- _PROBLEMA A_:
Traduza para o inglês a frase "O neoliberalismo apresentou-se contra qualquer regulação do mercado por parte do Estado.", retirada do texto sobre globalização.
- _PROBLEMA B_:
Dê continuidade ao texto sobre globalização e inclusão digital, escrevendo a partir da última frase apresentada.

Globalização e a inclusão digital

Globalização é uma palavra que se tornou popular, estando geralmente associada às mudanças ocorridas a partir dos anos 80. Tendo predominantemente tomado lugar de destaque nas discussões - não somente no meio acadêmico, mas também no meio jornalístico, político, midiático, no círculo dos banqueiros e entretenimento (Scholte, 2001:14, tradução nossa).
Tamanha a amplitude dos processos em jogo, a globalização pode ser entendida como um «[...] conjunto vasto de prescrições todas elas ancoradas no consenso hegemônico. Este consenso é conhecido por ‘consenso neoliberal' ou ‘Consenso de Washington' por ter sido em Washington, em meados da década de oitenta» (Santos, 2005: 27). O neoliberalismo apresentou-se contra qualquer regulação do mercado por parte do Estado. Anderson (2007) explica que, embora o neoliberalismo pregasse o corte de relações profundas do Estado com a área social, acúmulo de capitais e privatizações, o modelo não foi feliz na redução de custos sociais. Para Anderson «[...] economicamente o neoliberalismo fracassou, não conseguindo nenhuma revitalização básica do capitalismo avançado» (Anderson, 2007: 23). Sendo que para Mattelart (2005: 91, tradução nossa) «[...] não existe globalização sem o desmantelamento das regulamentações públicas [...]» o que significa um quadro jurídico propício ao livre mercado. Segundo Santos (2005) esse conjunto de consensos -subscrito pelos países que compunham o primeiro mundo, hoje chamados de Estados centrais do sistema mundo, viria a abranger o futuro da economia mundial, as políticas de desenvolvimento e especificamente o papel do Estado na economia - é o que se poderia denominar de paternidade das características hoje dominantes da globalização.

- _DADOS FORNECIDOS_:
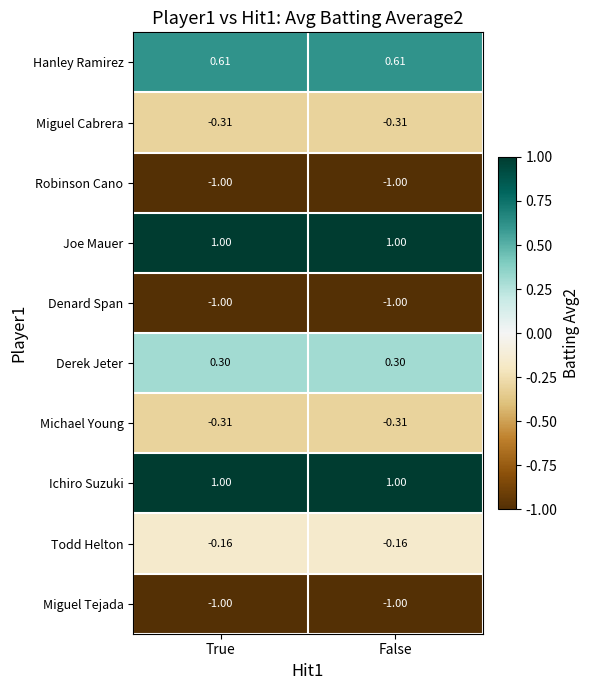

At which label is Denard Span closest to -1?

True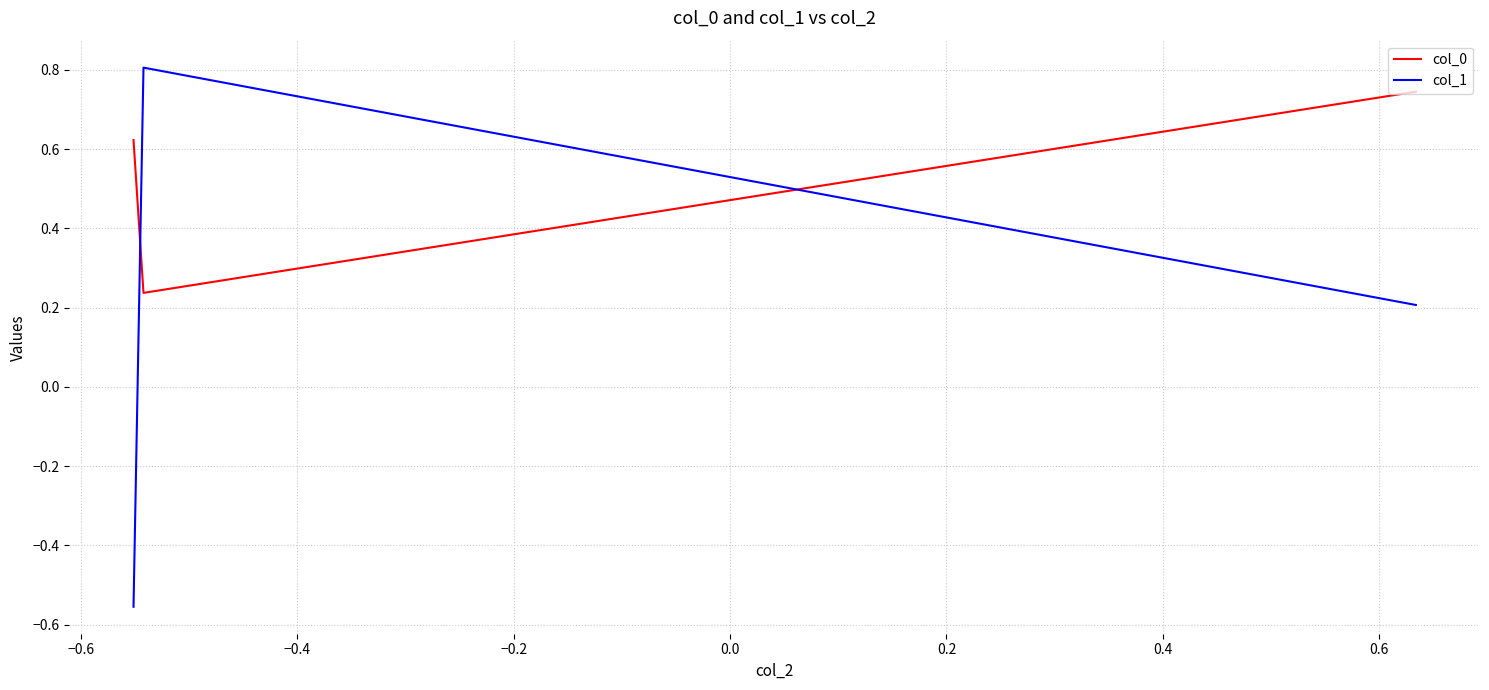

List the series in order of their peak value, lowest first.

col_0, col_1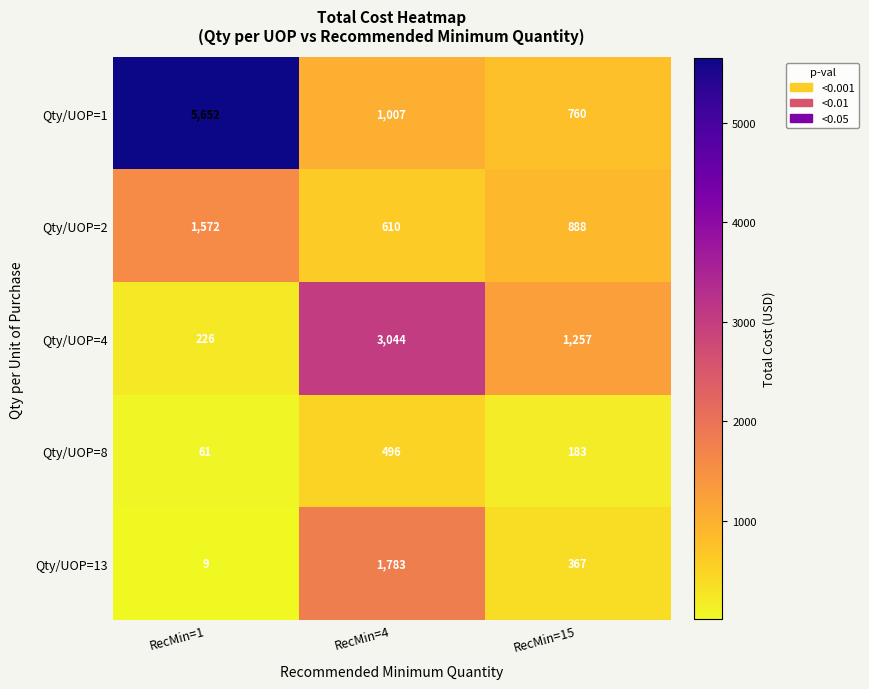

What is the maximum value shown in the chart?

5652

- _RESPOSTA A_:
Neoliberalism set itself against any regulation of the market by the State.

- _RESPOSTA B_:
A ausência de regulação em uma economia globalizada, diante de um mercado feroz por lucros largos, facilmente, desencadeia, proporcionalmente, bolhas e mais tarde grandes crises. Dessa forma, o discurso de Santos (2005) constitui contemporâneo, principalmente, frente à concatenação da crise iniciada em setembro de 2008 graças ao «[...] comportamento fraudulento [...] de instituições financeiras [e], sobretudo, na ausência de qualquer vontade ou capacidade reguladora do FED [Federal Reserve ou Banco Central Americano] e do governo norte-americano» (Dowbor, 2009).
A idéia-força que fomenta os divergentes consensos reza o desaparecimento das clivagens entre países que no século passado desencadearam duas guerras mundiais (hoje em dia as pequenas guerras se concentram na periferia do sistema), dando lugar à interdependência, coalizões entre grandes potências e à cooperação e integração regional. Em outras palavras, está nas mãos dos países centrais a condução dos mecanismos capazes de controlar focos de instabilidades e conflitos nos países periféricos e ‘semi-periféricos'. Também são percebidas mudanças profundas na geografia. Os ‘atores centrais' nos anos oitenta desenvolveram um estreitamento da «[...] geografia da economia global e a acentuação do eixo Este-Leste. Isto torna-se evidente com o enorme crescimento de investimento [...] denominado pela tríade: os Estados Unidos da América, a Europa Ocidental e o Japão» (Sassen, 1994:10 apud Santos, 2005: 30, grifo do autor).
Milton Santos chamou atenção para os aspectos nocivos da globalização, alertando que não se deve admitir uma percepção enganosa. Ele considerou a existencia de três mundos em um só, ou três globalizações. O primeiro seria o mundo tal como a mídia -precioso aparato da globalização- apetece fazer as massas enxergarem: a globalização como fábula. O segundo seria o mundo tal como ele é - imposto pela realidade movida pelo consumo fundamental e da informação como alimento do capital: a globalização perversa. E o terceiro seria um mundo como ele pode [ser]: ou seja, uma outra globalização embasada pela apropriação das TIC e informação pelas massas (Santos, 2000).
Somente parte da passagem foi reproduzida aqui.